I have this thing for rereading books. I like to revisit favorite titles and try to get at least a five-year interval to have another read. The Power of the Reread is a post I wrote a few years ago. The post is about the continuation of the philosophy first heard from Dr. Rachel Schmidt, Professor Emerita of Classics and Religion at the University of Calgary and is still a great source of joy in my reading life. The space and time between readings through older and questionably wiser eyes almost always gives me a new insight into the story.
For the past year, I’ve been into drawing birds. It started as a project I’m working on that grew out of our bird feeder hobby developed during the pandemic. The bird-drawing obsession might be the reason why, whenever I walked past my office bookshelves this spring, one book called out to me, demanding a reread.
Okay for Now by Gary D. Schmidt

Okay for Now kept calling, and around Memorial Day, I finally listened. I began to read it for at least the third time. Doug Swiateck and his struggles, failures, and successes in his new home of “stupid” Marysville, New York, captured me once again in this National Book Award finalist from 2011. In no time at all, I was delivering groceries in the Spicer’s Deli wagon alongside Doug, navigating a tenuous home life in The Dump, and spending hours studying and drawing from the Marysville Free Library’s display copy of John James Audubon’s The Birds of America under the guidance of library volunteer Mr. Powell.

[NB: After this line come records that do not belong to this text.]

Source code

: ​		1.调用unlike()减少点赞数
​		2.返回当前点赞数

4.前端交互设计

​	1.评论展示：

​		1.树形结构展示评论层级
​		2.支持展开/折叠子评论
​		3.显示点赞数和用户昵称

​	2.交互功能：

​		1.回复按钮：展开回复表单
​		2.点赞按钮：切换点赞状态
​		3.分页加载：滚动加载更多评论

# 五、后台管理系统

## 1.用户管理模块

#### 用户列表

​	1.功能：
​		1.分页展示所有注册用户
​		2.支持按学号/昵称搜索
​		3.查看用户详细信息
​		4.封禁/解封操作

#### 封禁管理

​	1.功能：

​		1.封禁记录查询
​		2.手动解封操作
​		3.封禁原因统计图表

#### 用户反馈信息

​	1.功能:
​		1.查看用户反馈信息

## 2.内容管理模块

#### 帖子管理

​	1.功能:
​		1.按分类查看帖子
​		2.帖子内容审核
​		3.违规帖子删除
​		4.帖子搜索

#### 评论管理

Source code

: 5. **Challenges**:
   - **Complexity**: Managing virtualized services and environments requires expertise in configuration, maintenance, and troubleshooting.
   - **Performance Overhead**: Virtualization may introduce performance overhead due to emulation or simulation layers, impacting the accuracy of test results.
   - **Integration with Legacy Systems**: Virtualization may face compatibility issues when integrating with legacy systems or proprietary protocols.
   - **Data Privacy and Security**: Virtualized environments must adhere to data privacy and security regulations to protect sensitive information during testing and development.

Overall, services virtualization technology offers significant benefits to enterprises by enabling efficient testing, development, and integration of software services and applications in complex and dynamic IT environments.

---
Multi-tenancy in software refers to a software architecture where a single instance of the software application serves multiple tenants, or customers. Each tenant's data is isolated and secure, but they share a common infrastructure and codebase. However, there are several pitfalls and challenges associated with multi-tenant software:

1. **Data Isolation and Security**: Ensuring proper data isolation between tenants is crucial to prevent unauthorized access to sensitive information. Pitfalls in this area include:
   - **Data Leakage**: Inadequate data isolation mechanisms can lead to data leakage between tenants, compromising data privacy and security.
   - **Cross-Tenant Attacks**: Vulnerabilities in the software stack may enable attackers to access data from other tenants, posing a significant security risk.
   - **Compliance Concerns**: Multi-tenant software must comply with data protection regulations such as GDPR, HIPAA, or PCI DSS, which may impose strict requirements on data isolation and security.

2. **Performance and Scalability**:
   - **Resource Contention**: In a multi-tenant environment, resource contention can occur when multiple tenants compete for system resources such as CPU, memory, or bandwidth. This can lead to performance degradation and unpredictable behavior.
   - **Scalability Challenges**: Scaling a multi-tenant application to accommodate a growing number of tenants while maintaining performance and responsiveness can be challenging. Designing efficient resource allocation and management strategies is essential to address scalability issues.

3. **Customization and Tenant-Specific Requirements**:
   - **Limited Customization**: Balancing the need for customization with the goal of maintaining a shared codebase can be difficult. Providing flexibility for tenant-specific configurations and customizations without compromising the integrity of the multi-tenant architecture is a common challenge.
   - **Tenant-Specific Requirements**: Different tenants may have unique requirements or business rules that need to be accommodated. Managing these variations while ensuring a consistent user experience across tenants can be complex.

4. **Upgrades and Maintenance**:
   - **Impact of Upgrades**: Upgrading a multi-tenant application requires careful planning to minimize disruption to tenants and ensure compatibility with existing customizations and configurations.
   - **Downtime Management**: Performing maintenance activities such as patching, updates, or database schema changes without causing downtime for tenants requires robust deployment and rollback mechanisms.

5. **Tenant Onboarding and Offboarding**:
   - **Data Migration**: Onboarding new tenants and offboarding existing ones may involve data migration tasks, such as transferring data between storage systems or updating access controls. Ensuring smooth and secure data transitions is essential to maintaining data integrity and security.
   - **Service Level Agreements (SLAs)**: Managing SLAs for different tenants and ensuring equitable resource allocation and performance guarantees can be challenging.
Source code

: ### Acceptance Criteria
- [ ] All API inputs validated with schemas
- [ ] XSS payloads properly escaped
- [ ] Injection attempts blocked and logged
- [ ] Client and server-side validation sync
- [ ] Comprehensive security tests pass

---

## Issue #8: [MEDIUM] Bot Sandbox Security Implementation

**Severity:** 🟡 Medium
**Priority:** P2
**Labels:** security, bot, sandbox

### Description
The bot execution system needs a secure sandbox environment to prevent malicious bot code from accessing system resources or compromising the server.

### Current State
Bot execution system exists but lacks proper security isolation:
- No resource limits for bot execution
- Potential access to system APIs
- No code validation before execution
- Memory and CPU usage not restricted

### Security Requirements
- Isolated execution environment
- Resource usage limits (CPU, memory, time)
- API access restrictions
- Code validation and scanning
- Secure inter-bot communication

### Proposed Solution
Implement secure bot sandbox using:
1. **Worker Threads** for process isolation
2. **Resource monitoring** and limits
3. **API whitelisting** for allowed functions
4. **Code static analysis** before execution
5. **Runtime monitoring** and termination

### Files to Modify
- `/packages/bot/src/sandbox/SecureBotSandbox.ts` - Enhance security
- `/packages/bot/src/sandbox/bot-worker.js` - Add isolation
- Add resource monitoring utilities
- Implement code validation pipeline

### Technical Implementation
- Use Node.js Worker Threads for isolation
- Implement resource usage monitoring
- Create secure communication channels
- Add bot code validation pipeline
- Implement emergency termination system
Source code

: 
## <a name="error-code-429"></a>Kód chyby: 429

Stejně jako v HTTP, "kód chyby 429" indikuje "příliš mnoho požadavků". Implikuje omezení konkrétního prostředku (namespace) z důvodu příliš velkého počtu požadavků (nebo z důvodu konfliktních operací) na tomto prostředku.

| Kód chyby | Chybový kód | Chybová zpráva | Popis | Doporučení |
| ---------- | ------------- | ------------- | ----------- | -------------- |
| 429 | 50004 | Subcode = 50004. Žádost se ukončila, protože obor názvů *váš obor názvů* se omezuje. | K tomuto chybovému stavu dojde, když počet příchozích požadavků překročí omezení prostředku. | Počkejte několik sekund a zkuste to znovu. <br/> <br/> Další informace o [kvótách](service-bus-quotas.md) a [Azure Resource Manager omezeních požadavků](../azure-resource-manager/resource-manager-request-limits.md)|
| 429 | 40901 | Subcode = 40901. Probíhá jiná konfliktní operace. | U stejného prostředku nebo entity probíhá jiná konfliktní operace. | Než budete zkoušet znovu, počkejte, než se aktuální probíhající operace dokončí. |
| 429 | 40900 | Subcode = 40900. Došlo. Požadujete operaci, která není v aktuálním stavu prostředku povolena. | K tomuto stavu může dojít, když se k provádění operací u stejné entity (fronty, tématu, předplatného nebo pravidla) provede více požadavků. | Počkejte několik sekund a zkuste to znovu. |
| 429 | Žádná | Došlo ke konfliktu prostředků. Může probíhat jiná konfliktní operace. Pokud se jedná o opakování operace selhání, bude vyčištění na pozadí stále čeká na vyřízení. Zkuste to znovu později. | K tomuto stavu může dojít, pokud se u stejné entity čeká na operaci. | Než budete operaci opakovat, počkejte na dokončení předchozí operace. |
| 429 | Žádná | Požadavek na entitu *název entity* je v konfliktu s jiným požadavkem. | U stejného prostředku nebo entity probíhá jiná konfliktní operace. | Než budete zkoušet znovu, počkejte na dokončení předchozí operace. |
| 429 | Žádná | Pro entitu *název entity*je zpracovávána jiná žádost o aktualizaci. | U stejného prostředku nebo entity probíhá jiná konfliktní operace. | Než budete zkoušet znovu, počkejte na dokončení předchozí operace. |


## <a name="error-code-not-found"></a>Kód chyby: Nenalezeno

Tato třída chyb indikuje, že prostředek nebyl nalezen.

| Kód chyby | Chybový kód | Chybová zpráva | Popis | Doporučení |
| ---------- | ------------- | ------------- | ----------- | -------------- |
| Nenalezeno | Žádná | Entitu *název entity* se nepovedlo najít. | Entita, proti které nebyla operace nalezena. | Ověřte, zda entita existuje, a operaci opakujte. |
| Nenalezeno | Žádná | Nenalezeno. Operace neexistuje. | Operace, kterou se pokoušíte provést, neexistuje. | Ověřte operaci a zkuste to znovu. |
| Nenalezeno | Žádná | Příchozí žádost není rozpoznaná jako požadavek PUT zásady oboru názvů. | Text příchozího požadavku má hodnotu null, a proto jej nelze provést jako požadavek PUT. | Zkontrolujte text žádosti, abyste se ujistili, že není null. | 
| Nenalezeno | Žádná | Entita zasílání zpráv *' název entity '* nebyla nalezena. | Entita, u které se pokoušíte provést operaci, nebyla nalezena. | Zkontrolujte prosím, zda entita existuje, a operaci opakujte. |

It was a fantastic ride, and I was reminded of two things:
- Gary D. Schmidt is a master of his craft.
- Okay for Now is a masterpiece.
I highly recommend reading it if you have yet to discover this title.
After finishing Okay for Now, I turned to one of my online library accounts for Okay for Now’s 2007 predecessor, The Wednesday Wars, winner of a Newbery Honor. Holling Hoodhood hilariously navigates school, home, and relationship issues after being forced to study Shakespeare by Mrs. Baker, a teacher who “hates” him. He must endure this horrific duty during his Wednesday afternoon alone time with Mrs. Baker because he is a Presbyterian outcast who must stay while everyone else attends their Catholic or Jewish schools for the afternoon.
These two books… My God, they are good! Shakespeare and Audubon were used as foundations to build two near-perfect works of middle-grade historical fiction.
,

After finishing The Wednesday Wars, the inspiration hit to keep on a Gary D. Schmidt reading streak, so I returned to the online libraries. While trying to decide between Orbiting Jupiter, The Labors of Hercules Beal, and Pay Attention Carter Jones for the next reread, I ran across a new-to-me title, 2021’s Just Like That. I clicked the cover and read the description. Another Gary D. Schmidt book set in late 1960s New York with a main character named Mary Lee Kowalski. Wait! Mary Lee Kowalski from The Wednesday Wars has her own book? Who knew? Not this guy!
I clicked “BORROW” and started reading. My heart was torn open in the first few pages. If you’ve read Just Like That, you know what I’m talking about. If you have not, put it on your TBR list behind The Wednesday Wars and Okay for Now. Once again, Gary D. Schmidt has me hooked and I’m reading as fast as I can between summer ball games, swim meets, garden/yard work, etc.

My conclusion from this Gary D. Schmidt revisit experience, beyond a reminder of the skill put on the page by one fantastic middle-grade author?
Read an old book. Read a classic. Reread a book you love. Read for the different perspective time and maturity bring. Read for the magic it creates. Read now because summer reading is some of the best reading there is.
The take-home message? When a book beckons, just as Doug Swiateck and the Arctic Tern called out to me, listen. Accept the literary summons and start reading because you never know in what fantastic directions that book might lead you.


YES! A reread of a favorite author comes with so many delights and perks. You never know what you glanced past the first time that may hit home on the second read. The more I write, the more I enjoy and admire authors I’ve read and the cleverness and craft they weave into the story behind the scenes, giving me, the reader,a seamless, rollercoaster ride. We write from a combination of our experiences, emotions and stories we absorb. A worthy challenge to write from that place to give others the thrill of a second or third reread.